ACC’s funding target is a funding ratio of 105%. This is the midpoint of the funding band of 100% to 110%.

Investment returns

The expected returns are based on current strategic asset allocations and are consistent with ACC’s long-term expected returns for the various asset classes that make up the total investment reserves. They allow for ACC’s tax status.

Labour Cost Index (LCI)

The Labour Cost Index measures changes in salary and wage rates for a fixed quantity and quality of labour input.

Residual levy (or residual portion)

Until the 2016/17 levy year, the Earners’, Work and Motor Vehicle Levies each consisted of two parts:

  • A current portion; and
  • a residual portion.

The purpose of the residual levy was to fund the ongoing costs of claims that occurred before 1 July 1999 when the Scheme was funded on a pay-as-you-go basis.
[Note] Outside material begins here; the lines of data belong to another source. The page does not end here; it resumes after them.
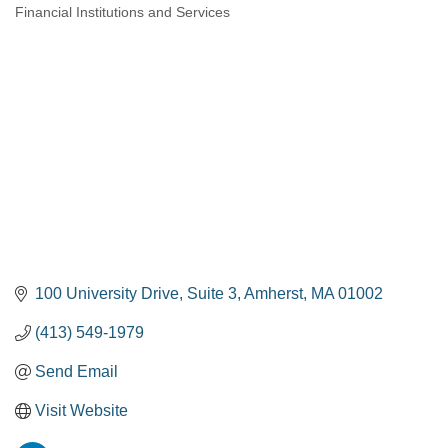
Financial Institutions and Services
Categories
100 University Drive
Suite 3
Amherst
MA
01002
(413) 549-1979
Send Email
Visit Website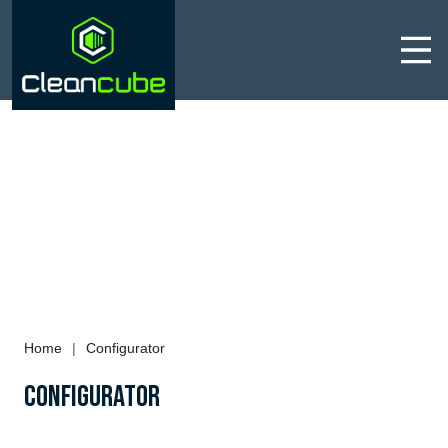
Men
Home
|
Configurator
Configurator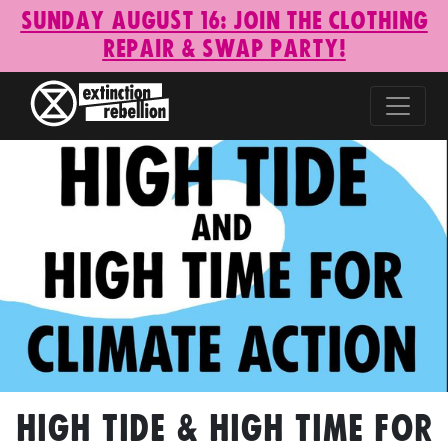
Sunday August 16: Join the Clothing
Repair & Swap Party!
High Tide & High Time for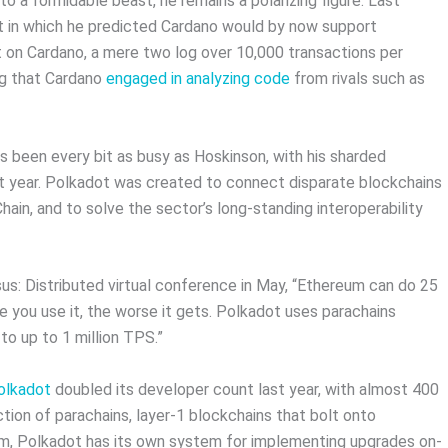
nto a formidable beast, he remains a polarizing figure. Last
t in which he predicted Cardano would by now support
t on Cardano, a mere two log over 10,000 transactions per
ng that Cardano
engaged in analyzing code
from rivals such as
 been every bit as busy as Hoskinson, with his sharded
t year. Polkadot was created to connect disparate blockchains
ain, and to solve the sector’s long-standing interoperability
s: Distributed virtual conference in May, “Ethereum can do 25
e you use it, the worse it gets. Polkadot uses parachains
to up to 1 million TPS.”
olkadot
doubled its developer count last year, with almost 400
tion of parachains, layer-1 blockchains that bolt onto
reum, Polkadot has its own system for implementing upgrades on-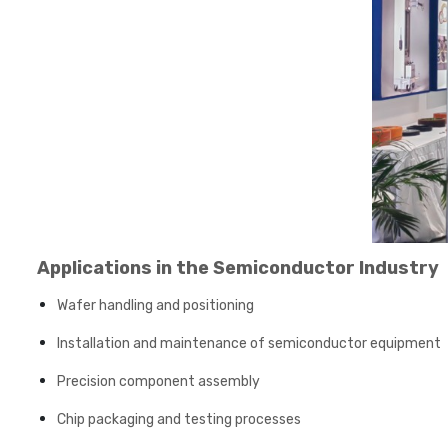
Applications in the Semiconductor Industry
Wafer handling and positioning
Installation and maintenance of semiconductor equipment
Precision component assembly
Chip packaging and testing processes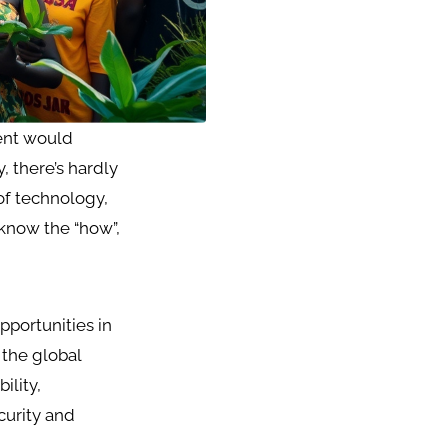
ment would
, there’s hardly
 of technology,
 know the “how”,
pportunities in
 the global
ility,
curity and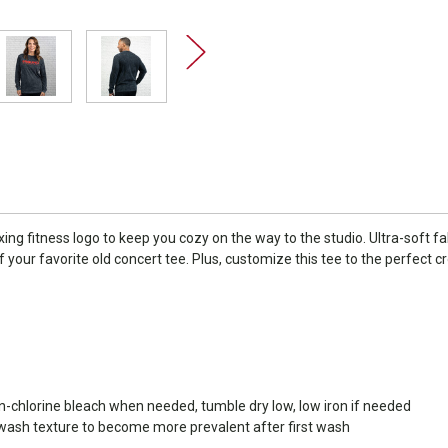
oxing fitness logo to keep you cozy on the way to the studio. Ultra-soft
 of your favorite old concert tee. Plus, customize this tee to the perfect c
on-chlorine bleach when needed, tumble dry low, low iron if needed
 wash texture to become more prevalent after first wash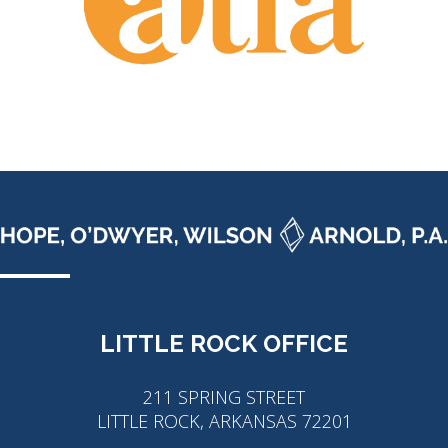
LITTLE ROCK OFFICE
211 SPRING STREET
LITTLE ROCK, ARKANSAS 72201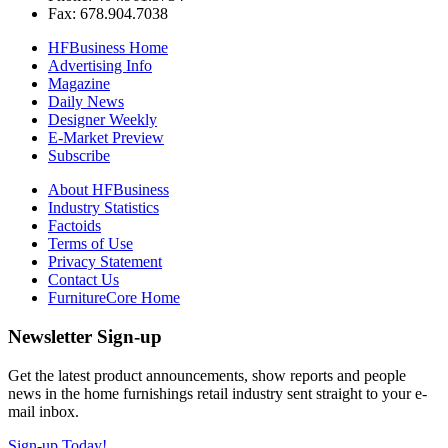
Fax: 678.904.7038
HFBusiness Home
Advertising Info
Magazine
Daily News
Designer Weekly
E-Market Preview
Subscribe
About HFBusiness
Industry Statistics
Factoids
Terms of Use
Privacy Statement
Contact Us
FurnitureCore Home
Newsletter Sign-up
Get the latest product announcements, show reports and people
news in the home furnishings retail industry sent straight to your e-
mail inbox.
Sign-up Today!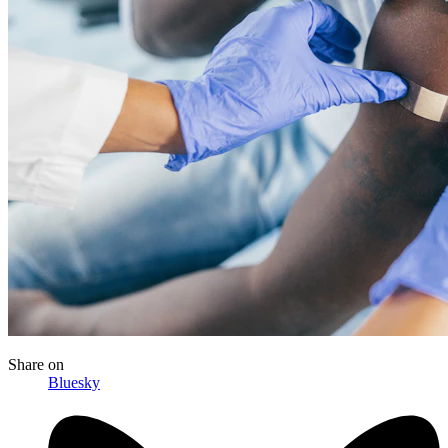
Share
on
Bluesky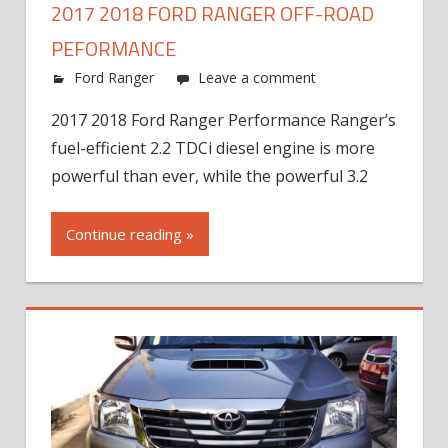
2017 2018 FORD RANGER OFF-ROAD
PEFORMANCE
Ford Ranger
Leave a comment
2017 2018 Ford Ranger Performance Ranger’s
fuel-efficient 2.2 TDCi diesel engine is more
powerful than ever, while the powerful 3.2
Continue reading »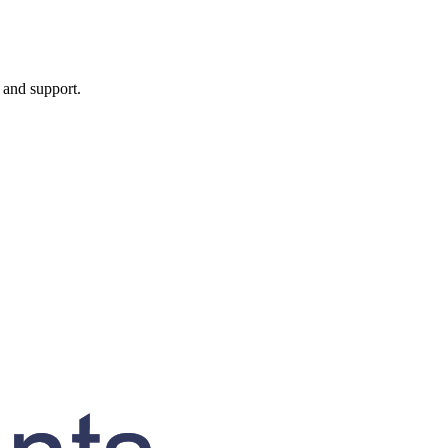
, and support.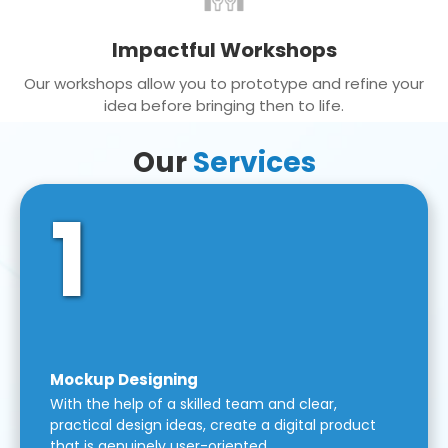
Impactful Workshops
Our workshops allow you to prototype and refine your
idea before bringing then to life.
Our
Services
1
Mockup Designing
With the help of a skilled team and clear,
practical design ideas, create a digital product
that is genuinely user-oriented.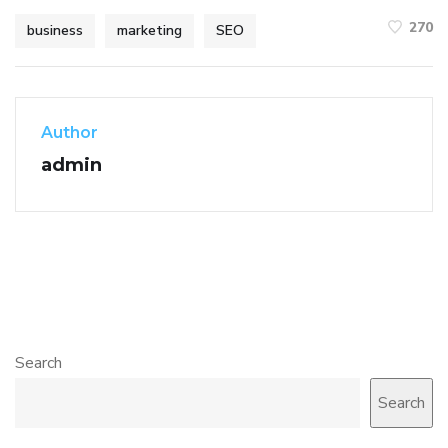
270
business
marketing
SEO
Author
admin
Search
Search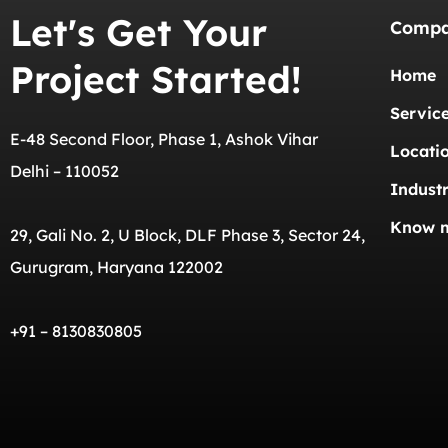
Let's Get Your
Comp
Project Started!
Home
Servic
E-48 Second Floor, Phase 1, Ashok Vihar
Locati
Delhi – 110052
Industr
Know 
29, Gali No. 2, U Block, DLF Phase 3, Sector 24,
Gurugram, Haryana 122002
+91 – 8130830805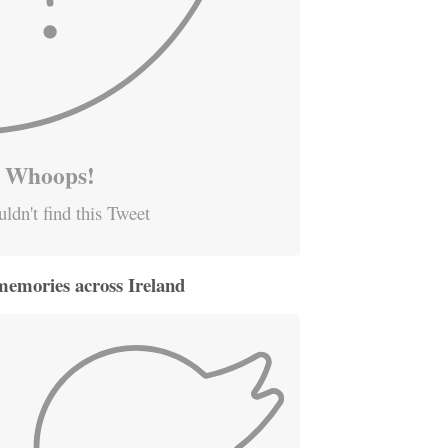
Whoops!
ldn't find this Tweet
memories across Ireland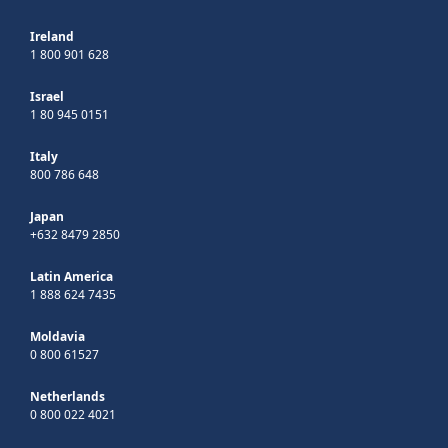
Ireland
1 800 901 628
Israel
1 80 945 0151
Italy
800 786 648
Japan
+632 8479 2850
Latin America
1 888 624 7435
Moldavia
0 800 61527
Netherlands
0 800 022 4021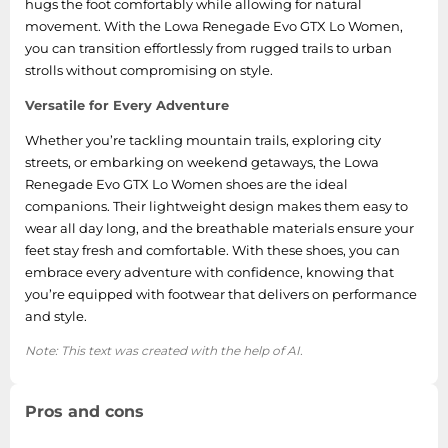
hugs the foot comfortably while allowing for natural
movement. With the Lowa Renegade Evo GTX Lo Women,
you can transition effortlessly from rugged trails to urban
strolls without compromising on style.
Versatile for Every Adventure
Whether you’re tackling mountain trails, exploring city
streets, or embarking on weekend getaways, the Lowa
Renegade Evo GTX Lo Women shoes are the ideal
companions. Their lightweight design makes them easy to
wear all day long, and the breathable materials ensure your
feet stay fresh and comfortable. With these shoes, you can
embrace every adventure with confidence, knowing that
you’re equipped with footwear that delivers on performance
and style.
Note: This text was created with the help of AI.
Pros and cons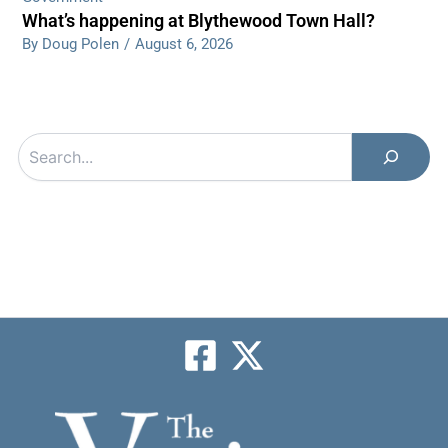
What’s happening at Blythewood Town Hall?
By Doug Polen
/
August 6, 2026
Search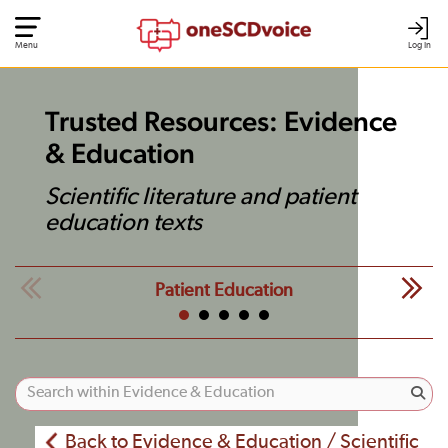
Menu
Log In
Trusted Resources: Evidence
& Education
Scientific literature and patient
education texts
Patient Education
Back to Evidence & Education / Scientific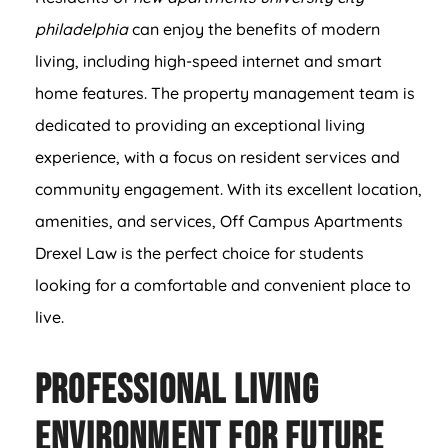
philadelphia
can enjoy the benefits of modern
living, including high-speed internet and smart
home features. The property management team is
dedicated to providing an exceptional living
experience, with a focus on resident services and
community engagement. With its excellent location,
amenities, and services, Off Campus Apartments
Drexel Law is the perfect choice for students
looking for a comfortable and convenient place to
live.
Professional Living
Environment for Future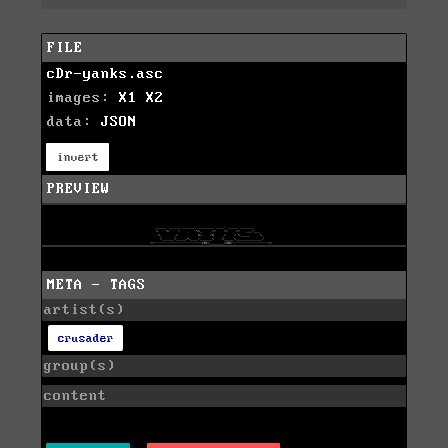
FILE
cDr-yanks.asc
images:
X1
X2
data:
JSON
invert
PREVIEW
META - TAGS
artist(s)
crusader
group(s)
content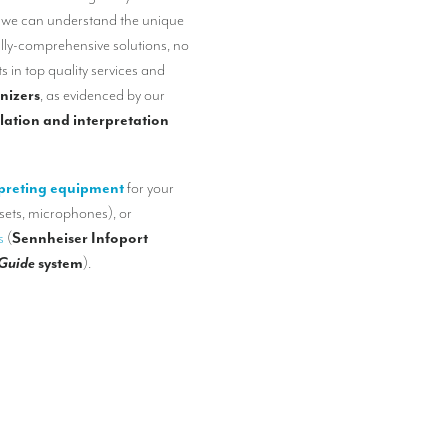
, we can understand the unique
ully-comprehensive solutions, no
s in top quality services and
nizers
, as evidenced by our
lation and interpretation
preting equipment
for your
sets, microphones), or
s
(
Sennheiser Infoport
 Guide
system
).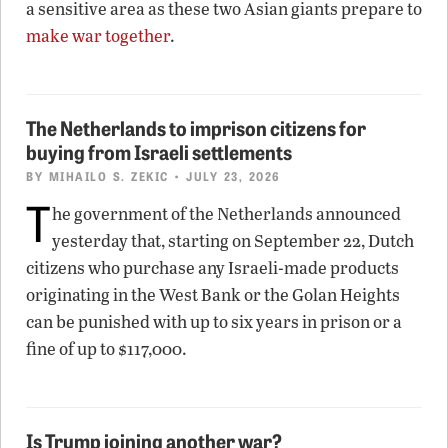
a sensitive area as these two Asian giants prepare to
make war together
.
The Netherlands to imprison citizens for
buying from Israeli settlements
BY
MIHAILO S. ZEKIC
• JULY 23, 2026
T
he government of the Netherlands announced
yesterday that, starting on September 22, Dutch
citizens who purchase any Israeli-made products
originating in the West Bank or the Golan Heights
can be punished with up to six years in prison or a
fine of up to $117,000.
Is Trump joining another war?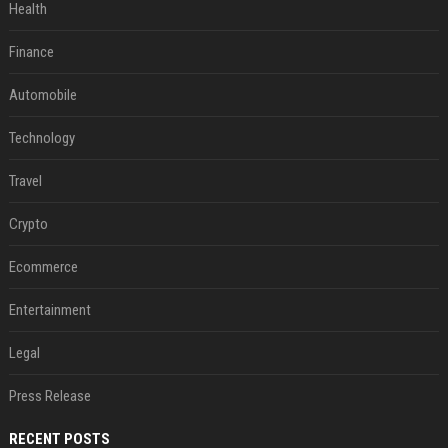
Health
Finance
Automobile
Technology
Travel
Crypto
Ecommerce
Entertainment
Legal
Press Release
RECENT POSTS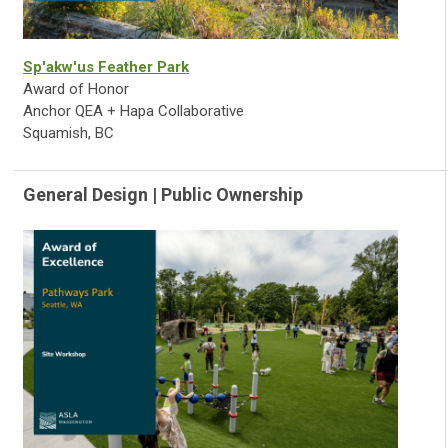
Sp'akw'us Feather Park
Award of Honor
Anchor QEA + Hapa Collaborative
Squamish, BC
General Design | Public Ownership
Under pay-as-you-go, levies were sufficient to cover only the annual expenditure on injuries.

The government has decided to cease collecting the residual levy from 1 April 2016 for the Work and Earners’ Accounts and from 1 July 2016 for the Motor Vehicle Account. This will avoid any future levy inequity between Accredited Employer Programme (AEP) and non-AEP employers, and make clearer the link between the Work Account levy and the underlying costs of new work claims for all businesses.

Discontinuing residual levies will change the distribution of Work Account levies across businesses.4

Risk-free interest rates

The risk-free interest rate is the theoretical rate of return of an investment with zero risk. It represents the nominal return an investor would expect from an absolutely risk-free investment over a given period of time.

4. More information can be found at www.shapeyouracc.co.nz/documents/.